#### TEXT TO READ ####

Handling dataset: Splitting datasets and generating dataset batches

In order to develop a generazible model, it is required that part of the dataset is used for training, another for evaluating the model to decide how the parameters are to optimized for gradient descent (validation dataset) and yet another separate dataset for testing the performance of the model (test dataset). The evaluation of the model on validation dataset provides the signals to be backpropagated to update the model parameters. Both the training and validation datasets are operated on in batches which means training and evaluating the model on slices of the dataset until all the dataset have been used during a training section.

Thus, a dataset object will require a number of actions to be performed on it making it ideal for writing a class for it implementation. Methods for splitting the dataset into various types and slicing the dataset into batches are required. For simplity, the dataset has already been split. into train, test, and validation and providied as a single dataframe with a column indicating the split type.

The implementation for the handling the dataset is as below;


class DataPrep(Dataset):
    def __init__(self, review_df: pd.DataFrame, vectorizer):
        self.review_df = review_df
        self._vectorizer = vectorizer

        self.train_df = self.review_df[self.review_df.split=='train']
        self.train_size = len(self.train_df)

        self.val_df = self.review_df[self.review_df.split=='val']
        self.validation_size = len(self.val_df)

#### RAW DATA ####

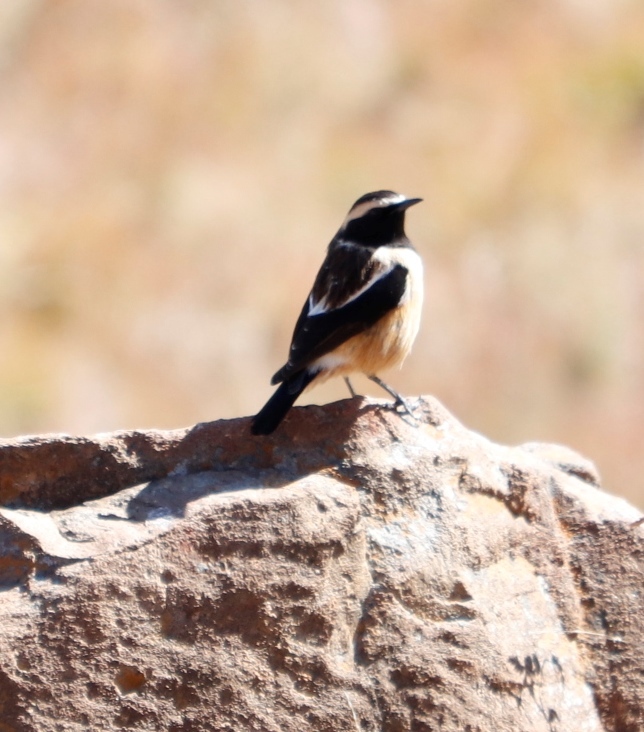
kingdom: Animalia
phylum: Chordata
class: Aves
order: Passeriformes
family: Muscicapidae
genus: Campicoloides
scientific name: Campicoloides bifasciatus
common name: Buff-streaked chat
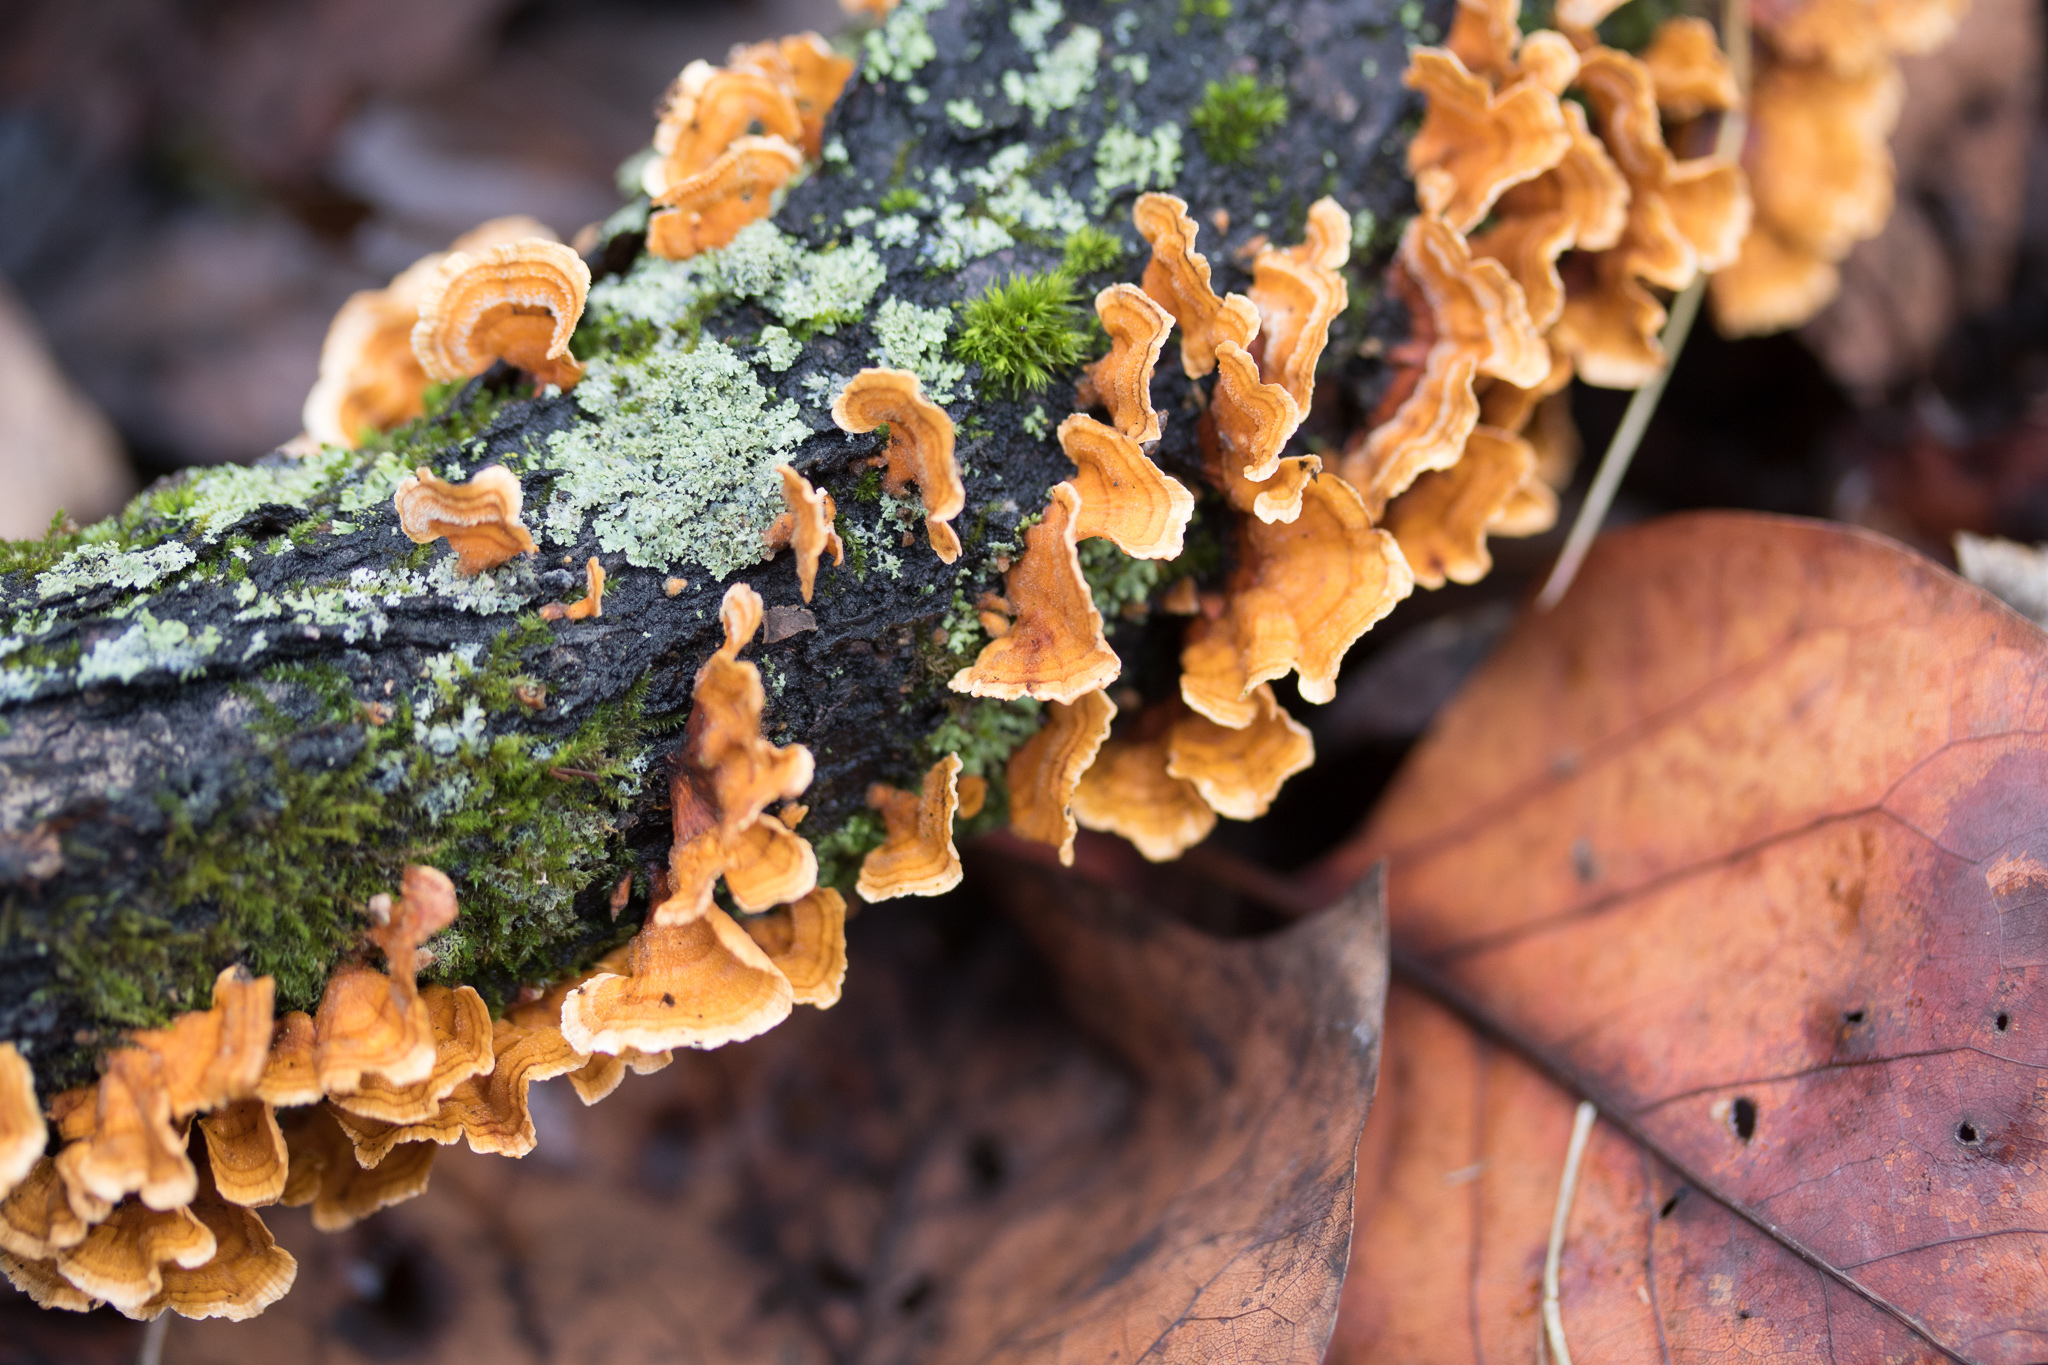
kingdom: Fungi
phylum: Basidiomycota
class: Agaricomycetes
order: Russulales
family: Stereaceae
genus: Stereum
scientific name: Stereum complicatum
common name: Crowded parchment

####

> **LIST OF TASKS**
1. Decide whether each statement agrees with the text on splitting datasets and generating batches, answering yes or no and quoting the words from the text that settle it. (a) The training and validation datasets are both processed in batches. (b) The test dataset supplies the signals that are backpropagated to update the model parameters. (c) The split type is recorded in a column of a single dataframe.
2. Update the text on splitting datasets and generating batches from "self.train_df = self.review_df[self.review_df.split=='train']" to "self.validation_size = len(self.val_df)", changing "train_df" to "training_df" throughout.
3. Continue the text on splitting datasets and generating batches, starting where it stops.

> **ANSWERS TO THE TASKS**
1.
(a) Yes: "Both the training and validation datasets are operated on in batches"
(b) No: "The evaluation of the model on validation dataset provides the signals to be backpropagated to update the model parameters."
(c) Yes: "a single dataframe with a column indicating the split type"

2.
self.training_df = self.review_df[self.review_df.split=='train']
        self.train_size = len(self.training_df)

        self.val_df = self.review_df[self.review_df.split=='val']
        self.validation_size = len(self.val_df)

3.
        self.test_df = self.review_df[self.review_df.split=='test']
        self.test_size = len(self.test_df)

        self._lookup_dict = {'train': (self.train_df, self.train_size),
                             'val': (self.val_df, self.validation_size),
                             'test': (self.test_df, self.test_size)}

        self.set_split('train')

    @classmethod
    def load_dataset_and_make_vectorizer(cls, review_data: pd.DataFrame = review_df):
        train_review_df = review_df[review_df.split=='train']
        return cls(review_df, Encoder.from_dataframe(train_review_df))
    

    def get_vectorizer(self):
        return self._vectorizer

    def set_split(self, split: str ="train"):
        self._target_split = split
        self._target_df, self._target_size = self._lookup_dict[split]

    def __len__(self):
        return self._target_size

    def __getitem__(self, index):
        row = self._target_df.iloc[index]

        review_vector = \
            self._vectorizer.vectorize(row.review)

        rating_index = \
            self._vectorizer.rating_vocab.check_token(row.rating)

        return {'features': review_vector,
                'outcome': rating_index}

    
def create_batches(dataset, batch_size, shuffle=True,
                     drop_last=True, device="cpu"):
    dataloader = DataLoader(dataset=dataset, batch_size=batch_size,
                            shuffle=shuffle, drop_last=drop_last)

    for data_dict in dataloader:
        out_data_dict = {}
        for name, tensor in data_dict.items():
            out_data_dict[name] = data_dict[name].to(device)
        yield out_data_dict

Components for deep learning model

The main components taht are specific to deep learning are the classifier model, training and evaluations operations. Hyperparameter optimization is an important step but not undertaken in this post to keep things as simple and short as possible

Classifier model
Training and evaluation of model

Classifier Model

As indicated earlier, we are interested in developing a deep learning model. A simple perceptron is used to demonstrate the modeling process here. A simple pereptron is a deep learning model architecture with an input layer and an output layer without hidden layers.

An implementation of the simple classifier model is depicted below;


class ClassifierModel(nn.Module):
    def __init__(self, num_features):
        super(ClassifierModel, self).__init__()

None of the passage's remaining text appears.